[Records for the task Boundary: Start]
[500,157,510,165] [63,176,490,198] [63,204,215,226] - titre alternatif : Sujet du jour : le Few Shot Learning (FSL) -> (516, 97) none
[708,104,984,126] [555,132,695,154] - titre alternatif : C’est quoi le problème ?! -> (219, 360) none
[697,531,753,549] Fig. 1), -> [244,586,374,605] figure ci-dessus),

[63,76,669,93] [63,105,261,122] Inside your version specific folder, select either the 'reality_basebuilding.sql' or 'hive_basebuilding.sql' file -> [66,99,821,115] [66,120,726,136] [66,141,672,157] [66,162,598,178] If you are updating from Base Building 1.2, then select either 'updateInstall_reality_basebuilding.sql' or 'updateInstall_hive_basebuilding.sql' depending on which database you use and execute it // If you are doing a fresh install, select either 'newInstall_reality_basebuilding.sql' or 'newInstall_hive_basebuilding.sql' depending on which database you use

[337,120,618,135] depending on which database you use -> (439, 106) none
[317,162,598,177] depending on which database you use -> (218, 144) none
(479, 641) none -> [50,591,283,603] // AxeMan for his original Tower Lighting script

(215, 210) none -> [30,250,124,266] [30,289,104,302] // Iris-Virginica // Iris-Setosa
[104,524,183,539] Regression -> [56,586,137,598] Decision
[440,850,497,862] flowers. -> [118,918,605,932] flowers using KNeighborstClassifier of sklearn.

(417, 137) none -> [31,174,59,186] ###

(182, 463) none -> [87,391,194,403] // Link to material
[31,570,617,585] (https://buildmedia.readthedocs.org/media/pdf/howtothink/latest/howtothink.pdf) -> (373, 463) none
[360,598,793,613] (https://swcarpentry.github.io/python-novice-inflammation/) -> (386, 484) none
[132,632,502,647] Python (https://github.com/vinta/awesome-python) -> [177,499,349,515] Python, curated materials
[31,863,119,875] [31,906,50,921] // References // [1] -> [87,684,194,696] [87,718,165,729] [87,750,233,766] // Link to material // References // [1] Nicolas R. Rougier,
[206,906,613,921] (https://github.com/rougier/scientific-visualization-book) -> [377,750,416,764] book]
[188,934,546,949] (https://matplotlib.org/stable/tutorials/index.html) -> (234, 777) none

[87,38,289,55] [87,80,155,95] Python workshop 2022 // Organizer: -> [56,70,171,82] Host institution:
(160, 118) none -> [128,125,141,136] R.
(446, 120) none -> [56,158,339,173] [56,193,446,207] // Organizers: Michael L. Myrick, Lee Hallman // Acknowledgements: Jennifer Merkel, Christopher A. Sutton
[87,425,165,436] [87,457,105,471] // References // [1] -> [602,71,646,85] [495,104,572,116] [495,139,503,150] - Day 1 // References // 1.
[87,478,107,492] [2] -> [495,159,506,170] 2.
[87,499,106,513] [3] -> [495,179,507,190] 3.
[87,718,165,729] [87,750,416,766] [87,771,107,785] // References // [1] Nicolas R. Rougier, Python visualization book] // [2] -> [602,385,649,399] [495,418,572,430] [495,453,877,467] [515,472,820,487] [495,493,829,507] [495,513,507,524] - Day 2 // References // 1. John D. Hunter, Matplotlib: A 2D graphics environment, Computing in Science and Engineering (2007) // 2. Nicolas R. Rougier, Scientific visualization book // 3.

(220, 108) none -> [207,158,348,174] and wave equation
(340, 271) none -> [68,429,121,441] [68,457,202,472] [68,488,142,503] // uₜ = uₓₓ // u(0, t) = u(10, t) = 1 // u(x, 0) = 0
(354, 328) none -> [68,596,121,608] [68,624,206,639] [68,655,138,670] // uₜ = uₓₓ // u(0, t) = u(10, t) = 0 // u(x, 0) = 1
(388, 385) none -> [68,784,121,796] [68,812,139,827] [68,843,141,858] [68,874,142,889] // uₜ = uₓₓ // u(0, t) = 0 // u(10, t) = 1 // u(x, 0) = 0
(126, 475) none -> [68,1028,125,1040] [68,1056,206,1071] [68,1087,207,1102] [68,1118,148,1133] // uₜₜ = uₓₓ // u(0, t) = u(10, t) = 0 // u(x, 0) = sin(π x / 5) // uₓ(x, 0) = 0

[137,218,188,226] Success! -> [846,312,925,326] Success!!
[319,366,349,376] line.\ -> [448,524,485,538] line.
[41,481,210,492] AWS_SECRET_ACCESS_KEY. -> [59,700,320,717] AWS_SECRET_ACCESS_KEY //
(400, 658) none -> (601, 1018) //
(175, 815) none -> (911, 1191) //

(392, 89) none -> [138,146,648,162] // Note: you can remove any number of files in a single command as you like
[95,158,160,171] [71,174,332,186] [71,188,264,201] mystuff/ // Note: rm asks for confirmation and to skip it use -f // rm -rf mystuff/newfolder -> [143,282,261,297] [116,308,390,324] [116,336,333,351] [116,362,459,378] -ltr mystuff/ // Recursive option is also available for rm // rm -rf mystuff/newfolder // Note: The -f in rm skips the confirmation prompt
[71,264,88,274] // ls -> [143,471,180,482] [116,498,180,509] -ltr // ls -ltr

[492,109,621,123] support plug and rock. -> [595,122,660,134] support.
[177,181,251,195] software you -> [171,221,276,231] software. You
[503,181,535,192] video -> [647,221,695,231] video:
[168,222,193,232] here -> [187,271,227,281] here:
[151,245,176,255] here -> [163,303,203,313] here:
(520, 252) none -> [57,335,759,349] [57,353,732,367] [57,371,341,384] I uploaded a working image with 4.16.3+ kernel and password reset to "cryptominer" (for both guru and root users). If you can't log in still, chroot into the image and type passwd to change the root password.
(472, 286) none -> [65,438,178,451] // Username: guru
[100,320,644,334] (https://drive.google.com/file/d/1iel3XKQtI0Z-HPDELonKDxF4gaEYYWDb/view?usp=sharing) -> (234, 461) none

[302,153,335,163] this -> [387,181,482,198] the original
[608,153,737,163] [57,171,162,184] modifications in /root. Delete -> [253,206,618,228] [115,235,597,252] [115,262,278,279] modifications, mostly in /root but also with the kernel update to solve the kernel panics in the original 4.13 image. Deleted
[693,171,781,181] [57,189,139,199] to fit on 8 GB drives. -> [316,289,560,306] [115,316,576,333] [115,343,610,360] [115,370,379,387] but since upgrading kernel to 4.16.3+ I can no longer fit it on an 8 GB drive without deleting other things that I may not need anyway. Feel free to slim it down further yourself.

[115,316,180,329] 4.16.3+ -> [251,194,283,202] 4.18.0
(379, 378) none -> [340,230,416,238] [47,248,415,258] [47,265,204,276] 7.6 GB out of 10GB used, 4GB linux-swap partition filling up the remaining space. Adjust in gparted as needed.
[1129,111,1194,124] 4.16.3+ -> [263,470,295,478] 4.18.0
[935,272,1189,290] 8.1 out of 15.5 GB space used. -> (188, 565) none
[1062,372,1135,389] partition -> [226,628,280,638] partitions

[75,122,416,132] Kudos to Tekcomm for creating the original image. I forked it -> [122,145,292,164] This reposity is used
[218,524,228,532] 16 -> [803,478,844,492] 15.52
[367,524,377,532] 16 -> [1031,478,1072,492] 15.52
[Records for the task Boundary: End]
**What this task involves:**
Take the entries above and return all of them exactly.

**Answer box:**
[500,157,510,165] [63,176,490,198] [63,204,215,226] - titre alternatif : Sujet du jour : le Few Shot Learning (FSL) -> (516, 97) none
[708,104,984,126] [555,132,695,154] - titre alternatif : C’est quoi le problème ?! -> (219, 360) none
[697,531,753,549] Fig. 1), -> [244,586,374,605] figure ci-dessus),

[63,76,669,93] [63,105,261,122] Inside your version specific folder, select either the 'reality_basebuilding.sql' or 'hive_basebuilding.sql' file -> [66,99,821,115] [66,120,726,136] [66,141,672,157] [66,162,598,178] If you are updating from Base Building 1.2, then select either 'updateInstall_reality_basebuilding.sql' or 'updateInstall_hive_basebuilding.sql' depending on which database you use and execute it // If you are doing a fresh install, select either 'newInstall_reality_basebuilding.sql' or 'newInstall_hive_basebuilding.sql' depending on which database you use

[337,120,618,135] depending on which database you use -> (439, 106) none
[317,162,598,177] depending on which database you use -> (218, 144) none
(479, 641) none -> [50,591,283,603] // AxeMan for his original Tower Lighting script

(215, 210) none -> [30,250,124,266] [30,289,104,302] // Iris-Virginica // Iris-Setosa
[104,524,183,539] Regression -> [56,586,137,598] Decision
[440,850,497,862] flowers. -> [118,918,605,932] flowers using KNeighborstClassifier of sklearn.

(417, 137) none -> [31,174,59,186] ###

(182, 463) none -> [87,391,194,403] // Link to material
[31,570,617,585] (https://buildmedia.readthedocs.org/media/pdf/howtothink/latest/howtothink.pdf) -> (373, 463) none
[360,598,793,613] (https://swcarpentry.github.io/python-novice-inflammation/) -> (386, 484) none
[132,632,502,647] Python (https://github.com/vinta/awesome-python) -> [177,499,349,515] Python, curated materials
[31,863,119,875] [31,906,50,921] // References // [1] -> [87,684,194,696] [87,718,165,729] [87,750,233,766] // Link to material // References // [1] Nicolas R. Rougier,
[206,906,613,921] (https://github.com/rougier/scientific-visualization-book) -> [377,750,416,764] book]
[188,934,546,949] (https://matplotlib.org/stable/tutorials/index.html) -> (234, 777) none

[87,38,289,55] [87,80,155,95] Python workshop 2022 // Organizer: -> [56,70,171,82] Host institution:
(160, 118) none -> [128,125,141,136] R.
(446, 120) none -> [56,158,339,173] [56,193,446,207] // Organizers: Michael L. Myrick, Lee Hallman // Acknowledgements: Jennifer Merkel, Christopher A. Sutton
[87,425,165,436] [87,457,105,471] // References // [1] -> [602,71,646,85] [495,104,572,116] [495,139,503,150] - Day 1 // References // 1.
[87,478,107,492] [2] -> [495,159,506,170] 2.
[87,499,106,513] [3] -> [495,179,507,190] 3.
[87,718,165,729] [87,750,416,766] [87,771,107,785] // References // [1] Nicolas R. Rougier, Python visualization book] // [2] -> [602,385,649,399] [495,418,572,430] [495,453,877,467] [515,472,820,487] [495,493,829,507] [495,513,507,524] - Day 2 // References // 1. John D. Hunter, Matplotlib: A 2D graphics environment, Computing in Science and Engineering (2007) // 2. Nicolas R. Rougier, Scientific visualization book // 3.

(220, 108) none -> [207,158,348,174] and wave equation
(340, 271) none -> [68,429,121,441] [68,457,202,472] [68,488,142,503] // uₜ = uₓₓ // u(0, t) = u(10, t) = 1 // u(x, 0) = 0
(354, 328) none -> [68,596,121,608] [68,624,206,639] [68,655,138,670] // uₜ = uₓₓ // u(0, t) = u(10, t) = 0 // u(x, 0) = 1
(388, 385) none -> [68,784,121,796] [68,812,139,827] [68,843,141,858] [68,874,142,889] // uₜ = uₓₓ // u(0, t) = 0 // u(10, t) = 1 // u(x, 0) = 0
(126, 475) none -> [68,1028,125,1040] [68,1056,206,1071] [68,1087,207,1102] [68,1118,148,1133] // uₜₜ = uₓₓ // u(0, t) = u(10, t) = 0 // u(x, 0) = sin(π x / 5) // uₓ(x, 0) = 0

[137,218,188,226] Success! -> [846,312,925,326] Success!!
[319,366,349,376] line.\ -> [448,524,485,538] line.
[41,481,210,492] AWS_SECRET_ACCESS_KEY. -> [59,700,320,717] AWS_SECRET_ACCESS_KEY //
(400, 658) none -> (601, 1018) //
(175, 815) none -> (911, 1191) //

(392, 89) none -> [138,146,648,162] // Note: you can remove any number of files in a single command as you like
[95,158,160,171] [71,174,332,186] [71,188,264,201] mystuff/ // Note: rm asks for confirmation and to skip it use -f // rm -rf mystuff/newfolder -> [143,282,261,297] [116,308,390,324] [116,336,333,351] [116,362,459,378] -ltr mystuff/ // Recursive option is also available for rm // rm -rf mystuff/newfolder // Note: The -f in rm skips the confirmation prompt
[71,264,88,274] // ls -> [143,471,180,482] [116,498,180,509] -ltr // ls -ltr

[492,109,621,123] support plug and rock. -> [595,122,660,134] support.
[177,181,251,195] software you -> [171,221,276,231] software. You
[503,181,535,192] video -> [647,221,695,231] video:
[168,222,193,232] here -> [187,271,227,281] here:
[151,245,176,255] here -> [163,303,203,313] here:
(520, 252) none -> [57,335,759,349] [57,353,732,367] [57,371,341,384] I uploaded a working image with 4.16.3+ kernel and password reset to "cryptominer" (for both guru and root users). If you can't log in still, chroot into the image and type passwd to change the root password.
(472, 286) none -> [65,438,178,451] // Username: guru
[100,320,644,334] (https://drive.google.com/file/d/1iel3XKQtI0Z-HPDELonKDxF4gaEYYWDb/view?usp=sharing) -> (234, 461) none

[302,153,335,163] this -> [387,181,482,198] the original
[608,153,737,163] [57,171,162,184] modifications in /root. Delete -> [253,206,618,228] [115,235,597,252] [115,262,278,279] modifications, mostly in /root but also with the kernel update to solve the kernel panics in the original 4.13 image. Deleted
[693,171,781,181] [57,189,139,199] to fit on 8 GB drives. -> [316,289,560,306] [115,316,576,333] [115,343,610,360] [115,370,379,387] but since upgrading kernel to 4.16.3+ I can no longer fit it on an 8 GB drive without deleting other things that I may not need anyway. Feel free to slim it down further yourself.

[115,316,180,329] 4.16.3+ -> [251,194,283,202] 4.18.0
(379, 378) none -> [340,230,416,238] [47,248,415,258] [47,265,204,276] 7.6 GB out of 10GB used, 4GB linux-swap partition filling up the remaining space. Adjust in gparted as needed.
[1129,111,1194,124] 4.16.3+ -> [263,470,295,478] 4.18.0
[935,272,1189,290] 8.1 out of 15.5 GB space used. -> (188, 565) none
[1062,372,1135,389] partition -> [226,628,280,638] partitions

[75,122,416,132] Kudos to Tekcomm for creating the original image. I forked it -> [122,145,292,164] This reposity is used
[218,524,228,532] 16 -> [803,478,844,492] 15.52
[367,524,377,532] 16 -> [1031,478,1072,492] 15.52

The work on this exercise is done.